::: Passage for review

Commanders and leaders
- Yan Xishan Yang Aiyuan Fu Zuoyi Lin Biao Zhu De: Itagaki Seishiro

Units involved
- National Revolutionary Army Eighth Route Army; National Revolutionary Army Air Force: Imperial Japanese Army

Strength
- Nationalist troops: 158,307 troops. Communists troops: 6,000 troops of the 115th Division: 5th Division (15,000 troops) of the Imperial Japanese Army and the 2nd and 9th Independent Mixed Brigades of the Kwantung Army Pingxingguan ambush: certain supply troops and the 3rd Battalion of the 21st Regiment of the 5th Division;

Casualties and losses
- Nationalist troops: 39,402 casualties 115th division in the Pingxingguan ambush: ~400 casualties: Chinese claim: Chinese Nationalists claim: 2,952 casualties Chinese Communists claims: Initial Chinese report: 1,000 casualties Postwar Chinese study: 400–500 casualties Japanese records: 527 killed, 961 wounded, 18 missing In the Pingxingguan ambush: 165 killed, 75 wounded;

= Battle of Pingxingguan =

1937 battle of the Second Sino-Japanese War

The Battle of Pingxingguan (平型关战役 (平型關戰役)) was the initial significant confrontation in northwestern Shanxi after the commencement of the full-scale Second Sino-Japanese War at the Pingxing Pass. The conflict commenced in late September and endured for almost ten days. Initially, Chinese soldiers effectively ambushed and repelled Japanese troops in the Pingxingguan region. Subsequently, the Japanese force breached Ruyuekou (茹越口) and seized the county seat of Fanshi. This battle also saw cooperation between Nationalist and Communist troops. The Pingxingguan Ambush, commonly called the Great Victory of Pingxingguan, was a part of this battle fought on 25 September 1937, at the beginning of the Second Sino-Japanese War, between the Eighth Route Army of the Chinese Communist Party and the Imperial Japanese Army.

::::::
::: Information

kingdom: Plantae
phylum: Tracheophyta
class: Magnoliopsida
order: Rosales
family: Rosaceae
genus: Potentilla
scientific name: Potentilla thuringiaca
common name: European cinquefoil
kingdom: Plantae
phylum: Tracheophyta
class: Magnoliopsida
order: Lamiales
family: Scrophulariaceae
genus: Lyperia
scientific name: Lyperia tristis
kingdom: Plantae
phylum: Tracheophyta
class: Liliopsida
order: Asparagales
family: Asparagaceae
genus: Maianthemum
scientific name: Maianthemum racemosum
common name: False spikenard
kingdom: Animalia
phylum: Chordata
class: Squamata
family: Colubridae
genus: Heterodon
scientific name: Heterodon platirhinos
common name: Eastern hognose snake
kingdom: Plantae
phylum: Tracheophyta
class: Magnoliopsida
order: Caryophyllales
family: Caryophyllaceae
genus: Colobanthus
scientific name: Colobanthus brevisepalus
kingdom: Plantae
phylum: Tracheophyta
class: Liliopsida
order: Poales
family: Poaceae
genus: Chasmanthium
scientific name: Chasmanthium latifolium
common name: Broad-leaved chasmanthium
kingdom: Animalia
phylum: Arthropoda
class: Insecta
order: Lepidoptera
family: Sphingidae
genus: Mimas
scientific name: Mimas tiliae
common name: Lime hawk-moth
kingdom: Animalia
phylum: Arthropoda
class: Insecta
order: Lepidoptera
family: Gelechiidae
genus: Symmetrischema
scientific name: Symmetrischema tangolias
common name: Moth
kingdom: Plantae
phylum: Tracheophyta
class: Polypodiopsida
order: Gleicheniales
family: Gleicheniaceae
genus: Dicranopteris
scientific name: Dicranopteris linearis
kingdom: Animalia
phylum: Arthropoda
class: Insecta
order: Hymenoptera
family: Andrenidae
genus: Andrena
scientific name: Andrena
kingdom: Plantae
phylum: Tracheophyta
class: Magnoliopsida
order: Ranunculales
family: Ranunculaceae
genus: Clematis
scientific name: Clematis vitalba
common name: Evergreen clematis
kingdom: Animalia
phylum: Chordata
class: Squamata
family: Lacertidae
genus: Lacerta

::::::

Goal of the exercise
Decide whether each statement agrees with the text on the Battle of Pingxingguan, and support each yes or no with the deciding words of the text, quoted exactly. 1. The fighting lasted for almost ten days. 2. The Japanese force took the county seat of Fanshi. 3. The Pingxingguan Ambush was fought in late October 1937.

Response area
1. Yes: "endured for almost ten days."
2. Yes: "seized the county seat of Fanshi."
3. No: "fought on 25 September 1937."